Consumer demand and technological change will drive stunning growth in online video for years to come, so long as Internet access is widely available to all, a Senate committee heard Tuesday.
But he urged Congress to ensure that “the rules of the game favor entry and innovation” and not the financial interests of “incumbents” — his code word for cable, telephone and satellite providers keen to guard profitable turf.
Diller — a former Hollywood studio and television boss who now oversees Aereo, which relays local TV channels to Internet viewers for a monthly fee — also lamented the relatively poor state of the US broadband network.
Committee chairman Jay Rockefeller, a Democrat from rural West Virginia, convened the hearing — the first of its kind on Capitol Hill, he said — to reflect on how online video might lead to better content for less cost.
Susan Whiting, vice chair of television ratings organization Neilsen, said Americans on average watch five hours of video a day — most of it still in real time on traditional television sets.
But with the number of Americans with Internet access doubling since 2000, and video now available on smartphones and tablets, Whiting said more and more viewing is taking place on both computers and mobile devices.

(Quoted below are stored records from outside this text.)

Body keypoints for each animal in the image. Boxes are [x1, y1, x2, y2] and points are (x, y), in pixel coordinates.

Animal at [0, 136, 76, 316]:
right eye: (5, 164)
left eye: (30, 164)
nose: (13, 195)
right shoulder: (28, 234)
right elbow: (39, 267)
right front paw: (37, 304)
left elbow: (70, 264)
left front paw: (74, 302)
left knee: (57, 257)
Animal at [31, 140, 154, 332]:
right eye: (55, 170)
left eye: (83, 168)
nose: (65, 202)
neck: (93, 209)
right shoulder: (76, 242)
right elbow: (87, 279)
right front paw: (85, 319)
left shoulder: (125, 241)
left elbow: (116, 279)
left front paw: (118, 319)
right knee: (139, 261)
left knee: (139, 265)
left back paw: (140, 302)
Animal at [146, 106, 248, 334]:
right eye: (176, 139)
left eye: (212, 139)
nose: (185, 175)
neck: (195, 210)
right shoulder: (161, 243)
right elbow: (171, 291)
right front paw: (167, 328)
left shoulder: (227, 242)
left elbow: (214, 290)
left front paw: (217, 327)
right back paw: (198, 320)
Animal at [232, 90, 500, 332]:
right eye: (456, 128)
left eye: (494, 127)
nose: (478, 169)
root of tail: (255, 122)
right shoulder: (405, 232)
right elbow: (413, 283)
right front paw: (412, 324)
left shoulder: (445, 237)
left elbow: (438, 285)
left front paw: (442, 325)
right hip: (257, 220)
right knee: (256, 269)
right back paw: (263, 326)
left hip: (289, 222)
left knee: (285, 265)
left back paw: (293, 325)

Microsoft’s vice president for media and entertainment, Blair Westlake, cited the software giant’s Xbox evolution from a gaming console to a video entertainment hub as an example of how fast technology is changing.
But he stressed that universal access to high-speed broadband was “the single most important issue shaping the future of video.”
Paul Misener, vice president for global public policy at Amazon.com, the online bookseller that now also offers streaming video, said consumers were in the driver’s seat when it came to establishing new ways to watch video.
But “this assumes the Internet will remain a non-discriminatory, open platform,” he said, urging “vigilance” against “immutable or unrealistically priced” ceilings on how much data subscribers can download.